El bálsamo contra el insomnio le llegó una semana más tarde al ver aparecer la embarcación plana. No fue un arribo elegante el que hicieron. Chocaron contra los pilotes del muelle y ni se preocuparon de subir la carga. Venían sólo tres norteamericanos, y apenas saltaron a tierra partieron disparados en busca del alcalde.

Al poco rato lo visitó el gordo, en son de paz.

– Mira, viejo, hablando se entienden los cristianos. Lo que te dije es cierto. Tu casa se levanta en terrenos del Estado y no tienes derecho a seguir aquí. Es más, yo debería detenerte por ocupación ilegal, pero somos amigos, y, así como una mano lava la otra y las dos lavan el culo, tenemos que ayudarnos.

– ¿Y qué quiere ahora de mí?

– En primer lugar, que me escuches. Voy a contarte lo ocurrido. A la segunda acampada se les arrancó el jíbaro con un par de botellas de whisky. Tú sabes cómo son los salvajes. No piensan más que en robar. Y, bueno, el colono les dijo que no importaba. Los gringos querían llegar bien adentro y fotografiar a los shuar. No sé qué les gusta tanto de esos indios en pelotas. El asunto es que el colono los guió sin problemas hasta las inmediaciones de la cordillera del Yacuambi, y dicen que ahí los atacaron los monos. No les entendí todo, porque vienen histéricos y todos hablan al mismo tiempo. Dicen que los monos mataron al colono y a uno de ellos. No puedo creerlo. ¿Cuándo se ha visto que los micos maten a las personas? Además, de una sola patada se despacha a una docena. No puedo entenderlo. Para mí que fueron los jíbaros. ¿Qué opinas?
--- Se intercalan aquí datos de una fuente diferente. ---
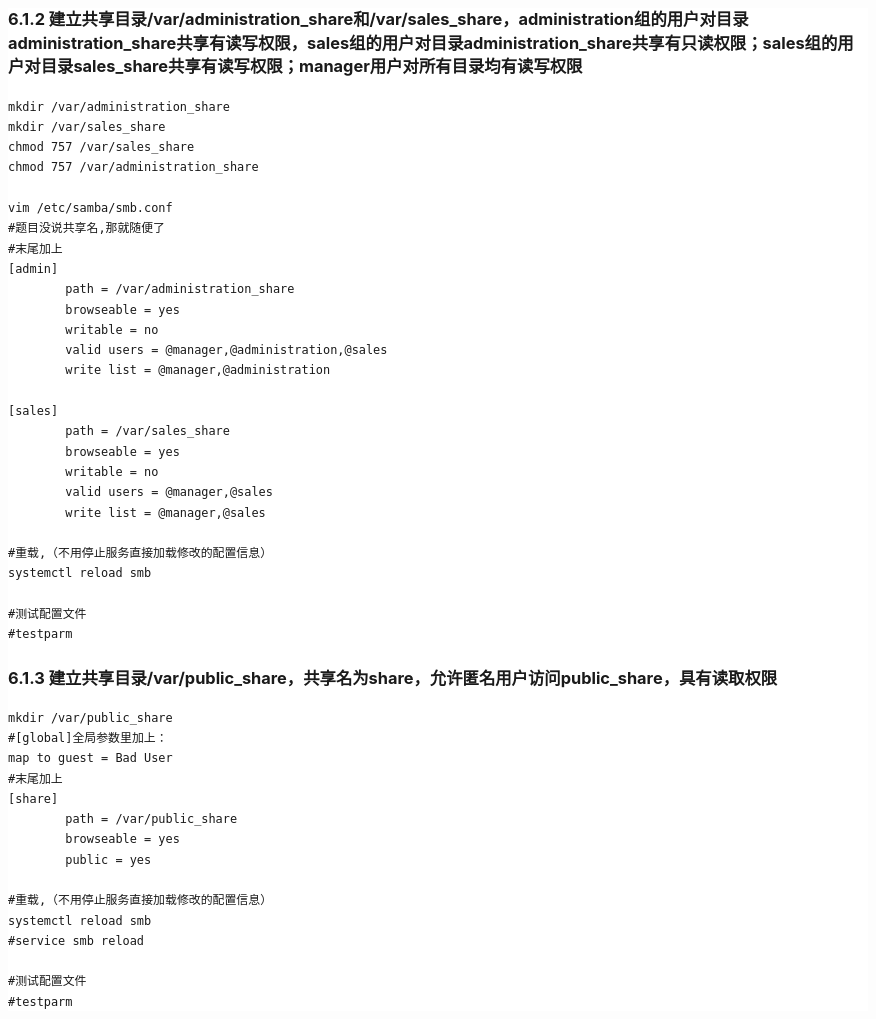 

### 6.1.2 建立共享目录/var/administration_share和/var/sales_share，administration组的用户对目录administration_share共享有读写权限，sales组的用户对目录administration_share共享有只读权限；sales组的用户对目录sales_share共享有读写权限；manager用户对所有目录均有读写权限

```
mkdir /var/administration_share
mkdir /var/sales_share
chmod 757 /var/sales_share
chmod 757 /var/administration_share

vim /etc/samba/smb.conf
#题目没说共享名,那就随便了
#末尾加上
[admin]
        path = /var/administration_share
        browseable = yes
        writable = no
        valid users = @manager,@administration,@sales
        write list = @manager,@administration

[sales]
        path = /var/sales_share
        browseable = yes
        writable = no
        valid users = @manager,@sales
        write list = @manager,@sales

#重载,（不用停止服务直接加载修改的配置信息）
systemctl reload smb

#测试配置文件
#testparm
```



### 6.1.3 建立共享目录/var/public_share，共享名为share，允许匿名用户访问public_share，具有读取权限

```
mkdir /var/public_share
#[global]全局参数里加上：
map to guest = Bad User
#末尾加上
[share]
        path = /var/public_share
        browseable = yes
        public = yes

#重载,（不用停止服务直接加载修改的配置信息）
systemctl reload smb
#service smb reload

#测试配置文件
#testparm
```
– Usted sabe que los shuar evitan meterse en problemas. Seguro que no vieron ni a uno. Si, como dicen, el colono los llevó hasta la cordillera del Yacuambi, sepa que hace tiempo que los shuar se marcharon de ahí. Y sepa también que los monos atacan. Es cierto que son pequeños, pero mil de ellos destrozan un caballo.